It was the middle of a very slow afternoon when she lined up the pens with the top of her keyboard and pushed back from the desk.
Traffic flowed by the eight-storey glass and chrome office building. Lorries, bike couriers and pedestrians moving on, not stopping. Inside colleagues murmured, typed and sneaked glances at the clock.
She noticed a flock of birds swirling against the blue. Starlings? And the city below, through the safely sealed-shut windows. Busy, humming.
Heading for the eight-floor ladies loo, she stopped. Smiled and changed direction. Without a pause she put her foot on the faux leather chair, stepped up and, pushing palms on the varnished rail, tilted herself over the barrier and out, out into the bright calm space of the atrium.
Nothing changed for a beat. And then…
Her shoe landed beneath the groomed and dusted indoor trees. Sole-up on the cobblestones corralling the roots. A little bit of boulevard for the office inmates. On other cobbles, it would speak of a wine, wildness and hangovers.

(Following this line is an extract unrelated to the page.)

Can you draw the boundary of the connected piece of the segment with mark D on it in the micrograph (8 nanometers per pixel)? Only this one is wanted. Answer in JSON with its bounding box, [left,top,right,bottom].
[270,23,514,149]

But no one saw. Across the cold tiles, the woman’s blood was thickening fast as it puddled under her broken head. The screaming had started.
…
It only takes a tiny deviation, the smallest of differences, for everything to be entirely altered. Normal, boring, average and safe could vanish with the smallest shift. That’s all it would take.
I work in an office with lots of floors, an atrium and nothing to stop me vaulting the bannister from workaday and mundane into something entirely memorable. Of course, I don’t do that. But the possibility is always there, vibrating at the very edges of the ordinary landscape.
It’s there in so many places: The words you don’t say; the brake pedal you hit in time; intimacy with a stranger; something pocketed; something dropped.
How do we know then what to do and what not to do? How – mostly – do we all know it? What if we didn’t?